Example Python snippet for batch embedding

import requests
import numpy as np
from PIL import Image
import io

def get_embeddings(image_urls, batch_size=32):
    all_embeddings = []
    for i in range(0, len(image_urls), batch_size):
        batch = image_urls[i:i+batch_size]
        # Prepare images in memory
        images_data = []
        for url in batch:
            resp = requests.get(url)
            img = Image.open(io.BytesIO(resp.content))
            # Preprocessing, resizing, etc.
            images_data.append(np.array(img))
        # Send batch to embedding model endpoint
        # Example pseudo-code for a hypothetical inference API
        embeddings = send_to_model_endpoint(images_data)
        all_embeddings.extend(embeddings)
    return all_embeddings

This snippet shows how to batch and preprocess images before sending them to an inference endpoint. Parallel or async calls reduce end-to-end latency.

What are the key metrics you would track to measure if your AI search strategy is successful?

A robust AI search must be evaluated systematically. Metrics include:

Search relevance. Evaluate precision and recall using a test set with known relevant results.
Latency. Measure response times, including embedding generation for queries and retrieval times.
Index freshness. Track how quickly changes or newly published items are reflected in results.
Cost per 1K searches. Keep costs in check by monitoring GPU/CPU usage for inference, cluster size for indexing, and storage overhead.

Explain your experiments with offline tests (like precision@k) and real-world usage (like clickthrough rates or user satisfaction).

How would you handle merging lexical and semantic results when their raw scores are not on the same scale?

Using two separate indexes (one lexical, one vector) yields separate scores. Those scores are not directly comparable. A typical approach:

• Use min-max normalization to scale each index’s scores to a [0,1] range. • Assign a weight to each score. • Sum or combine them into a final score.

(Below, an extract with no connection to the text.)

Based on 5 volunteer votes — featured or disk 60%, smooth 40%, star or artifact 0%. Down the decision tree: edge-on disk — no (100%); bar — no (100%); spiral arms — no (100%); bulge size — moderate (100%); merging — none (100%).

Exact text matches might receive a small boost to favor known canonical matches.

How do you handle partial updates to embeddings when a user renames a file or modifies a design?

The search index uses a document-based approach. If embeddings are not stored in the document source, an update might overwrite them. You must refetch the old embeddings from a NoSQL store, combine them with the updated metadata, and then update the document in the index. This preserves existing vectors and ensures new fields reflect the updated file metadata.

How would you reduce indexing overhead if 90% of these frames or components are rarely used?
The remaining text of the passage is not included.